* **Task prompt**: Counting only the lines below that contain the word "National", what is the total? Give it with no other words.

* **Task input**:

——————

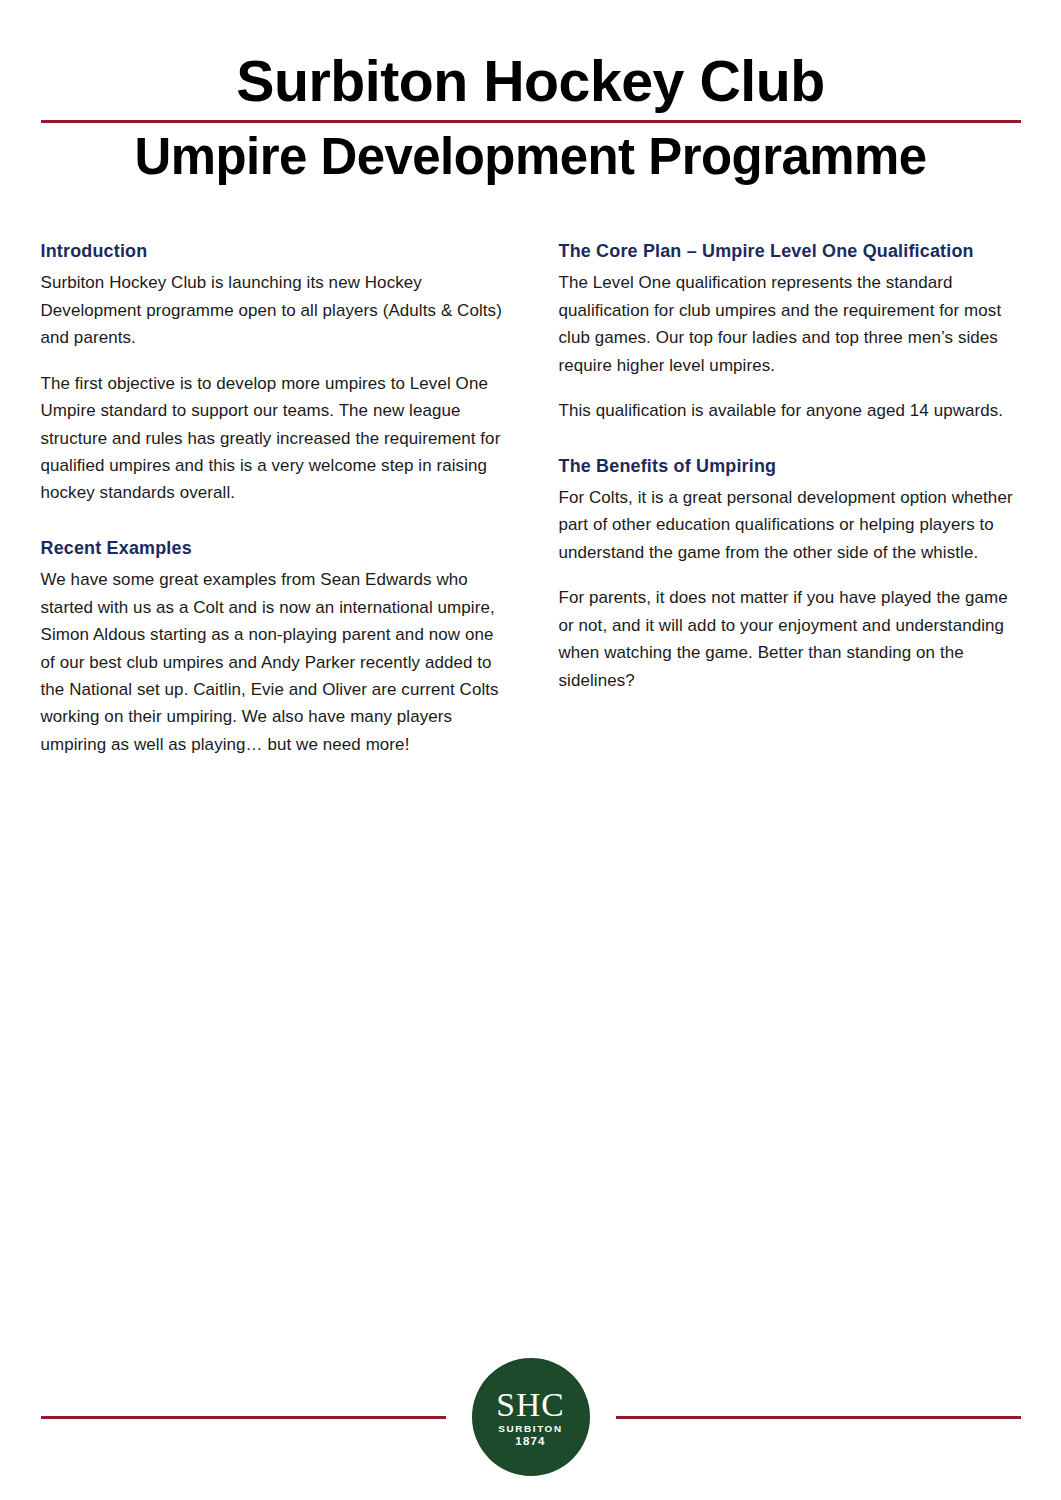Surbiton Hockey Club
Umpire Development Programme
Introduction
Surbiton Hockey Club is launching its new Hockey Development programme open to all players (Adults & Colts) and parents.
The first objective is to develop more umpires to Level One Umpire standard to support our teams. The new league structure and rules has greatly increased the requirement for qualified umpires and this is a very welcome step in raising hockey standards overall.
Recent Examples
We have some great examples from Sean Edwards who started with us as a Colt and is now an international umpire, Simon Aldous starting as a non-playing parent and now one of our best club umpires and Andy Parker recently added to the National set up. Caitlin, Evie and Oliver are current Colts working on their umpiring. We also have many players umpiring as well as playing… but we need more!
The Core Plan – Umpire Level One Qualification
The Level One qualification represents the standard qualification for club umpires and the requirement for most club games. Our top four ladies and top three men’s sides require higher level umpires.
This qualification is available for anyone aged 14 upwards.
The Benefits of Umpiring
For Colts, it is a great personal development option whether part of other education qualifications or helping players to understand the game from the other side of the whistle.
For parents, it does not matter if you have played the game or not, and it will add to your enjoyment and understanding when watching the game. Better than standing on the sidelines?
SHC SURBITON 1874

——————

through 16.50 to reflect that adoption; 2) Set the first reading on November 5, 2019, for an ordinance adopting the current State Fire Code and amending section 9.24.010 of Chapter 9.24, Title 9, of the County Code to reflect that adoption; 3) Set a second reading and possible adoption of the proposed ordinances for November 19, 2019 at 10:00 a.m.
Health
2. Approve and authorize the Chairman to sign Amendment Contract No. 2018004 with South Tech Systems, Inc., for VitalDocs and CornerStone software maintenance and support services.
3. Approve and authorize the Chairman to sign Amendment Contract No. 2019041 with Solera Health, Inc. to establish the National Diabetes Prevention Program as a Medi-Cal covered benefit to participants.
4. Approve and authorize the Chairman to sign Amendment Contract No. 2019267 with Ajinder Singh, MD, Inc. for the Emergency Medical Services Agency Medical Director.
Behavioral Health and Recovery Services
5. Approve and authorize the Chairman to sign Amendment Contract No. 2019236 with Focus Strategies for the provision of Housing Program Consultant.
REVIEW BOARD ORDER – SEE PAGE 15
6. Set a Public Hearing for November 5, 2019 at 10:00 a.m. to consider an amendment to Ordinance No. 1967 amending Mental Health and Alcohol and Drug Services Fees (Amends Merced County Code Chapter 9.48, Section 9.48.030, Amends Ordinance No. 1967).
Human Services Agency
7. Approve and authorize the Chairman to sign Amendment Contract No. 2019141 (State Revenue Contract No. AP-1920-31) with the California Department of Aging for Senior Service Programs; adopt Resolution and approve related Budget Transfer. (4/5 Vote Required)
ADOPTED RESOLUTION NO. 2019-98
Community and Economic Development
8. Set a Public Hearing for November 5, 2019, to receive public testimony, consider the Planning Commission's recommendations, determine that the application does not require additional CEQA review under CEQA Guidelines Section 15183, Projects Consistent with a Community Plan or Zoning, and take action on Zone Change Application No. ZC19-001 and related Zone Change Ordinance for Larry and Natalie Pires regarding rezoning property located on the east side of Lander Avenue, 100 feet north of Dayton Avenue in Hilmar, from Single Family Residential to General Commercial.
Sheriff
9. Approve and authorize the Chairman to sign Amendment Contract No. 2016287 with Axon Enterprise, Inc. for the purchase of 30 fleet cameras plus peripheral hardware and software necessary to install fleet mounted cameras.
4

——————

* **Your response**: 2